The strategies to generate artificial missing data are described as follows:

Missng At Random (MAR)

  • lowest: Method to generate missing values in the feature x_miss by selecting the lowest values from an observed feature based on a specified missing rate;

  • rank: A rank is created for the observed feature; this rank serves as the criterion for identifying the missing locations in the feature x_miss. While the original paper proposed a rank determined by the sum of all ranks, in the mdatagen package, we employ the maximum rank plus 1 to determine whether the index will be missing. New random numbers are generated to facilitate continued searching if the target missing rate is not achieved after 50 iterations.

  • median: This function generates missing data in the feature x_miss by utilizing the median of an observed feature x_obs. The median of x_obs results in two groups—those equal to or higher than the median and those lower than the median. The group with values higher or equal to the median is chosen with a nine times greater probability based on a specified missing rate.

  • highest: This function generates missing values in the feature x_miss by selecting the highest values from an observed feature.

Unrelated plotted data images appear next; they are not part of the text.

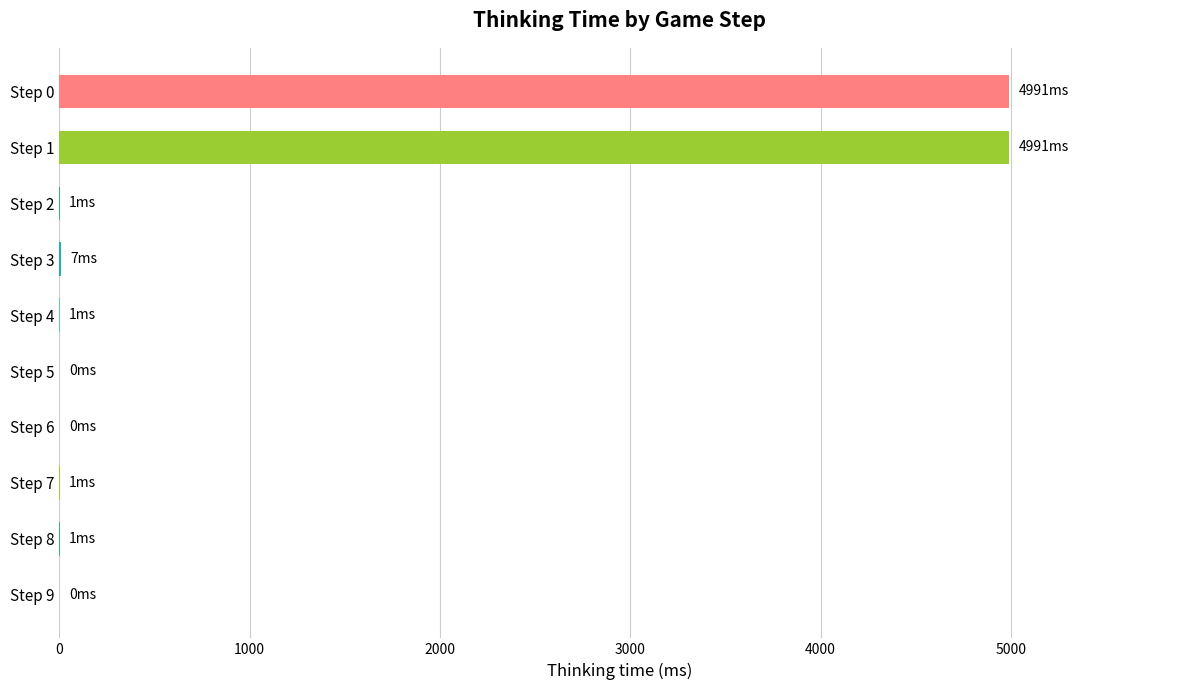

The value at Step 1 is 8374. True or false?

False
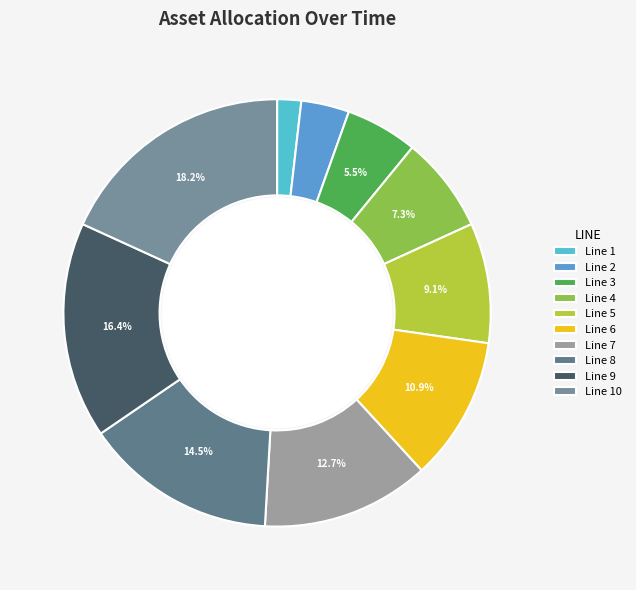

How many slices are in this pie chart?

10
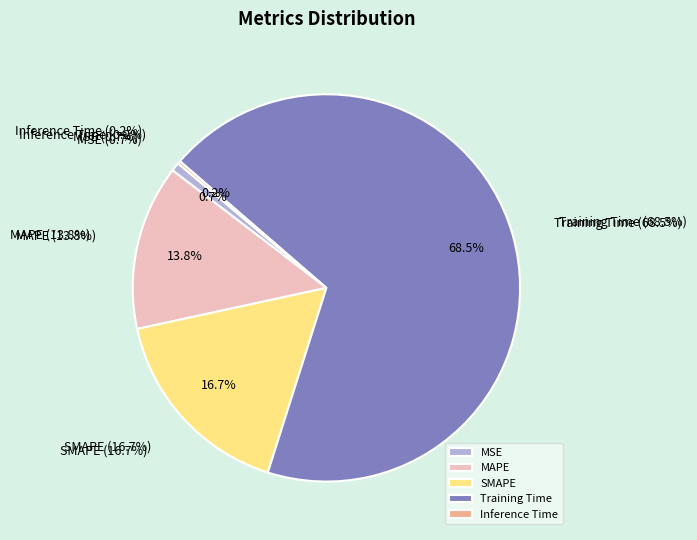

Is it true that MSE is 10% of the pie?

False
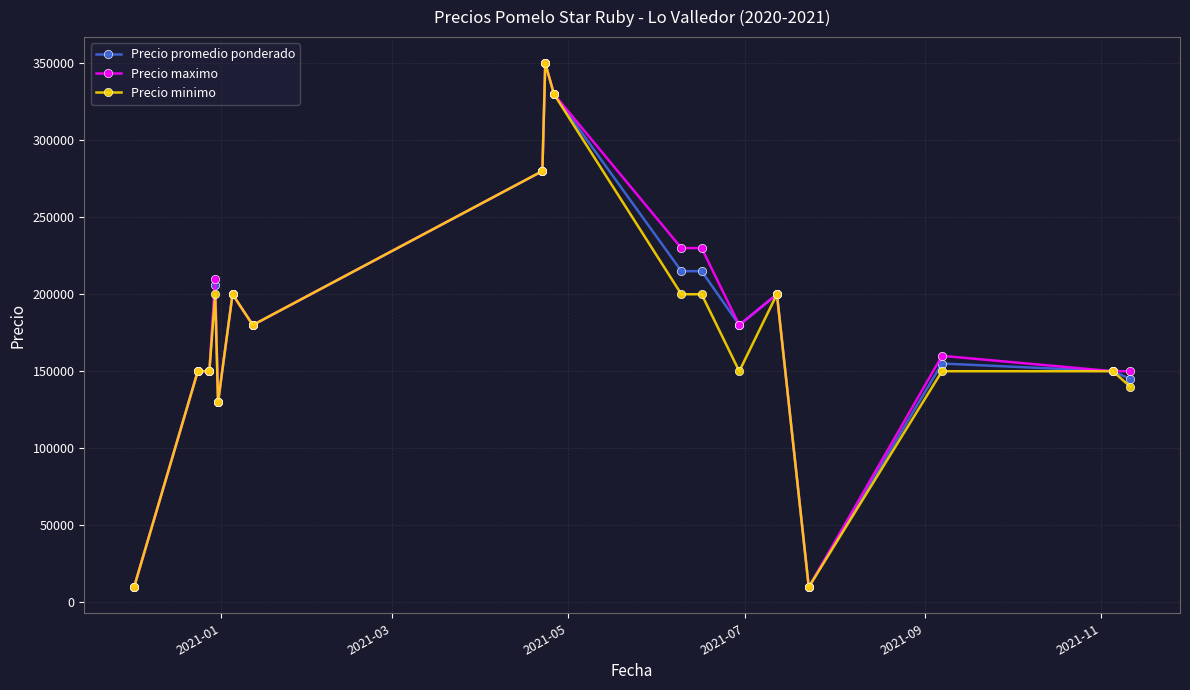

What is the greatest value displayed?

350000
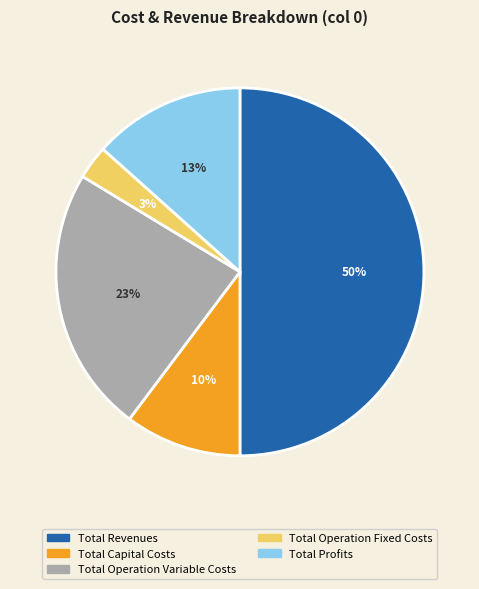

To the nearest percent, what portion does Total Operation Variable Costs represent?

23%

  • mix: This function generates missing values in the feature x_miss by incorporating the N/2 lowest values and N/2 highest values from an observed feature, where N is the missing data rate multiplied by the patterns from the dataset.

Missing Not at Random (MNAR)

  • run: Method to generate missing values in the feature x_miss by selecting the threshold to choose values from an unobserved feature or feature itself. The threshold is a float between 0 and 1. If the threshold equals 0, the lowest values from an unobserved/observed feature will be selected to determine the missing locations in x_miss. Otherwise, if the threshold is 1, the highest values will be selected. This strategy is a generic implementation in the literature, and the user can employ various methodologies. The unobserved feature is not in the dataset; it consists of a range of random numbers with the same length as the patterns.

Missing Completly at Random (MCAR)

  • random: Method to randomly select missing locations in the feature x_miss.

  • binomial: Method to determine feature x_miss locations to be missing using a Bernoulli distribution. In this method, we implement the Bernoulli distribution using numpy.binomial; occasionally, this method may not precisely generate the missing rate specified by the user.